How do I solve Mg+HCI=MgCl+H2 for stoichiometry mole to mole?

Hi Arwen,

The substitution reaction in question between elemental magnesium and hydrochloric acid can be written as:

Mg + HCl --> MgCl + H₂

To balance out the equation, you have to stoichiometrically equate the elements on the left with those on the right. In order to do that, take each group (in this case, there are three: Mg, H, and Cl) and balance their numbers on the left to their numbers on the right:

This is a step-wise process which just requires you to take a step-wise approach.

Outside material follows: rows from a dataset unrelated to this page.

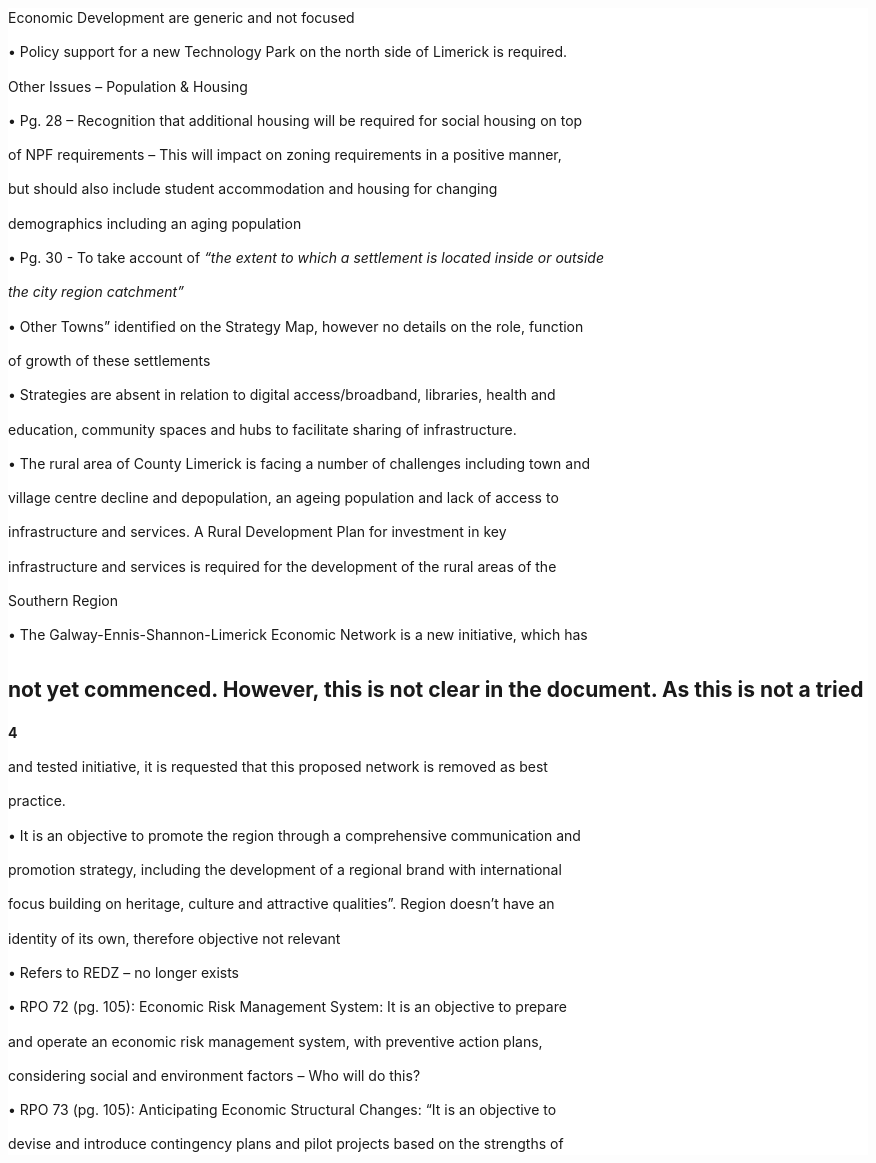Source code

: Economic Development are generic and not focused

• Policy support for a new Technology Park on the north side of Limerick is required.

Other Issues – Population & Housing

• Pg. 28 – Recognition that additional housing will be required for social housing on top

of NPF requirements – This will impact on zoning requirements in a positive manner,

but should also include student accommodation and housing for changing

demographics including an aging population

• Pg. 30 - To take account of *“the extent to which a settlement is located inside or outside*

*the city region catchment”*

• Other Towns” identified on the Strategy Map, however no details on the role, function

of growth of these settlements

• Strategies are absent in relation to digital access/broadband, libraries, health and

education, community spaces and hubs to facilitate sharing of infrastructure.

• The rural area of County Limerick is facing a number of challenges including town and

village centre decline and depopulation, an ageing population and lack of access to

infrastructure and services. A Rural Development Plan for investment in key

infrastructure and services is required for the development of the rural areas of the

Southern Region

• The Galway-Ennis-Shannon-Limerick Economic Network is a new initiative, which has

not yet commenced. However, this is not clear in the document. As this is not a tried
---
**4**

and tested initiative, it is requested that this proposed network is removed as best

practice.

• It is an objective to promote the region through a comprehensive communication and

promotion strategy, including the development of a regional brand with international

focus building on heritage, culture and attractive qualities”. Region doesn’t have an

identity of its own, therefore objective not relevant

• Refers to REDZ – no longer exists

• RPO 72 (pg. 105): Economic Risk Management System: It is an objective to prepare

and operate an economic risk management system, with preventive action plans,

considering social and environment factors – Who will do this?

• RPO 73 (pg. 105): Anticipating Economic Structural Changes: “It is an objective to

devise and introduce contingency plans and pilot projects based on the strengths of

1. I always start with the first group (in this case, Mg). There is one on the left, and one on the right. So we will keep that number as is.
2. Let's take a look at the Hydrogen (H) in HCl next: there is one hydrogen on the left but there are two on the right. Therefore, we will have to add 2 to the original equation, making it:
3. Mg + 2HCl --> MgCl + H₂
4. Now we check the number of chloride ions (Cl) on each side. There are now two Cl ions on the left. So we will have to double the number of MgCl molecules on the right. This turns the equation to:
5. Mg + 2HCl --> 2MgCl + H₂
6. Because we added another Mg ion to the right side, we will have to balance the Mg ions on the left side as well, making the final equation:
7. 2Mg + 2HCl --> 2MgCl + H₂

Now that we have the proportions of each molecule in the reaction, let's focus on the reactants to determine which will be our limiting reagent. We have two reactants, the magnesium and the hydrochloric acid. The question states that there are only 6.6 moles of magnesium but an excess of acid. This means that we will use the amount of Mg to determine the equivalent amount of moles of all the others.

Since this equation shows 2 equivalents of Mg, we can assume that 2 equivalents of Mg equals to 6.6 moles (M). Therefore, one equivalent of any of the reactants or products in the equation is equal to 3.3 M. This makes the final equation (and the answer):

6.6 M Mg + 6.6 M HCl --> 6.6 M MgCl + 3.3 M H₂